Selasa, 28 August 2018 11:37 UTC
Bupati Jombang non-aktif Nyono Suharli keluar dari ruangan sidang, di Pengadilan Tipikor, Surabaya, Selasa, 28 Agustus 2018. (Foto: Fahmi Aziz)
JATIMNET.COM, Surabaya – Kasus suap terkait perizinan pengurusan jabatan di Pemerintah Kabupaten Jombang, dengan terdakwa Bupati Jombang (non aktif), Nyono Suharli kembali digelar di Pengadilan Tindak Pidana Korupsi (Tipikor) Surabaya, Jalan Bandara Juanda, Kecamatan Sedati, Kabupaten Sidoarjo.
Agendanya, nota pembelaan terdakwa yang disampaikan penasehat hukumnya, Soesilo Ariwibowo. Dia menilai, tuntutan Jaksa Penuntut Umum (JPU) Komisi Pemberantasan Korupsi (KPK) untuk kliennya (Nyono Suharli) dengan menerapkan pasal 12 huruf a Undang-Undang Nomor 31 Tahun 1999 tentang Pemberantasan Tindak Pidana Korupsi.
Hal ini tidak sesuai dengan fakta di persidangan dalam keterangan saksi ahli. Bahwa menyampaikan kalau Nyono juga mantan Wakil Ketua DPRD Jombang dari partai Golkar itu tidak menggunakan uang ataupun menandatangani SK-nya Inna Silestowati.
“Harusnya yang diterapkan itu pasal 11. Karena di dalam persidangan itu tidak ada fakta yang menyebutkan bahwa uang itu digunakan untuk menggerakkan Pak Nyono supaya beliau menandatangani SK-nya Bu Inna Silestowati menjadi Sekretaris Dinas Kesehatan yang merangkap sebagai Plt Kepala Dinas Kesehatan Jombang,” kata Soesilo, di sela usai persidangan, Selasa, 28 Agustus 2018.
Ketika fakta itu tidak ada, lanjut dia, seharusnya beralih ke fakta yang di lainnya. “Pemberian-pemberian itu hanya sekadar bantuan Pak Nyono dalam kegiatannya berpolitik dan lain sebagainya,” ujar dia.
Selain itu, Soesilo senditi juga tidak setuju mengenai masalah pencabutan hak politik.

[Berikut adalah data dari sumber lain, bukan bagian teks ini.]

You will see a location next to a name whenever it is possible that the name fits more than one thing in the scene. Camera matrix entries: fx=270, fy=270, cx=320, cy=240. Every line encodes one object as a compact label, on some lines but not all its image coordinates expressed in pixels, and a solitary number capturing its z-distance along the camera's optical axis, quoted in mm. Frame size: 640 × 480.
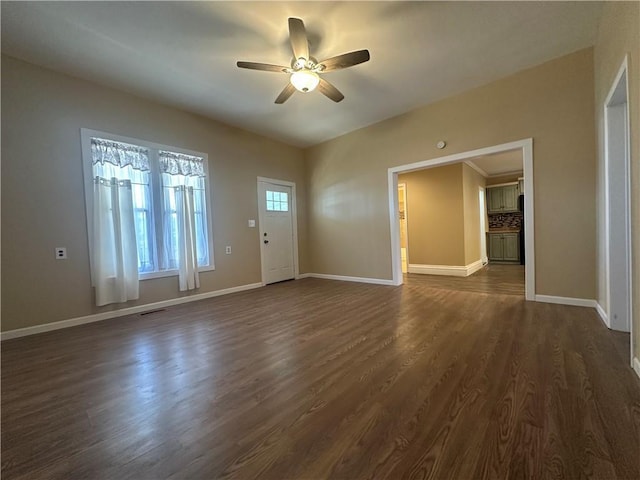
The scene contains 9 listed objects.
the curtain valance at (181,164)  3965
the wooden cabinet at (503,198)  7354
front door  5332
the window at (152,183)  3402
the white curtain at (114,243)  3303
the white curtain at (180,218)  3977
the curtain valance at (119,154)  3387
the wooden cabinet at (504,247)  7148
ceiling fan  2324
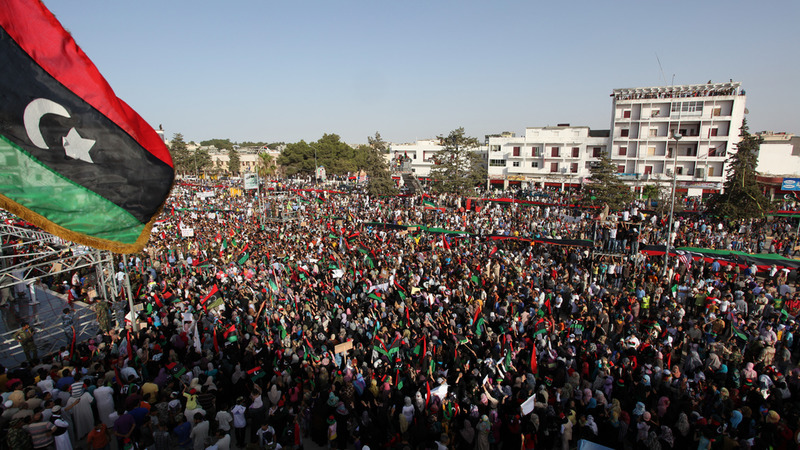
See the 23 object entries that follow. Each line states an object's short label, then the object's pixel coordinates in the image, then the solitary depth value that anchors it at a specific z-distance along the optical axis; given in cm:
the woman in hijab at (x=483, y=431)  659
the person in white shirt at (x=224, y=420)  694
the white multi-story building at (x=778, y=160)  4253
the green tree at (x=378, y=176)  4197
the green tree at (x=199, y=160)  7756
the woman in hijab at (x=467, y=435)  677
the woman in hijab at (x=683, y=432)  663
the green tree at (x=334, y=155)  6681
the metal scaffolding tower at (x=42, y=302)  1105
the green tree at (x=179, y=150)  7081
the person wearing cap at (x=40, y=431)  618
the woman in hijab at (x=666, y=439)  640
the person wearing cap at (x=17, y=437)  596
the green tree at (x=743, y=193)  2520
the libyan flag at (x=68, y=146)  422
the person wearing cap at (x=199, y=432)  649
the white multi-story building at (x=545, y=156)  4753
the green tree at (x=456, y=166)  3975
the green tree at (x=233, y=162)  8238
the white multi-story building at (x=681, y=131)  4078
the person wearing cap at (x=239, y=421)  714
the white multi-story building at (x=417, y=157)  6315
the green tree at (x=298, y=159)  7031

Walauapun itu sudah diatur dalam Pasal 35 ayat 1 Kitab Undang-undang Hukum Pidana, bahwa hak terpidana yang dapat dicabut dengan putusan hakim di antaranya hak memegang jabatan, hak memasuki angkatan bersenjata, serta hak memilih dan dipilih dalam pemilihan umum.
“Pencabutan hak politik adalah pelanggaran hak asasi manusia (HAM). Karena, manusia tidak memiliki stigmatisasi. Katakanlah sekarang koruptor ditangkap, kemudian bebas dan di masa depan tetap tidak mesti menjadi koruptor lagi,” katanya.
Mengenai hal tersebut, JPU Ariawan menilai dalam persidangan ada perbedaan penafsiran itu wajar antara dirinya dan pengacara. “Ia memandang fultoidnya harus selesai semua,” kata Ari usai sidang.
Padahal di dalam doktrin hukumnya, lanjut Ari, ketika yang bersangkutan menerima uang itu sudah membuktikan asal usul uangnya, tentunya itu masih dianggap menjadi satu keterkaitan.
Seperti masalah pemberian rumah sakit ini belum ditandatangani. Tapi dalam perkara ini berbeda, karena persyaratan belum lengkap, dan disetujui kemudian menerima uang, seperti keterangan saksi saat di persidangan sebelumnya.
Maka hal itu yang menjadi mendasar fakta dan bukti di persidangan pada 21 Agustus lalu. “Prinsipinya, JPU tidak mundur sedikit pun,” pungkas dia.
Kasus Nyono yang ditangani KPK ini merupakan dari hasil operasi tangkap tangan (OTT) pada Sabtu, 3 Februari 2018 di Stasiun Balapan Solo. KPK menyita uang tunai sebesar RP 25 juta dan uang dalam pecahan dollar AS sebesar 9.500.
Uang yang dijadikan barang bukti itu diduga dari hasil suap perizinan rumah sakit dan kenaikan jabatan kepala dinas kesehatan yakni Inna Silestowati yang menjabat sebagai Plt kepala Dinas Kesehatan Jombang.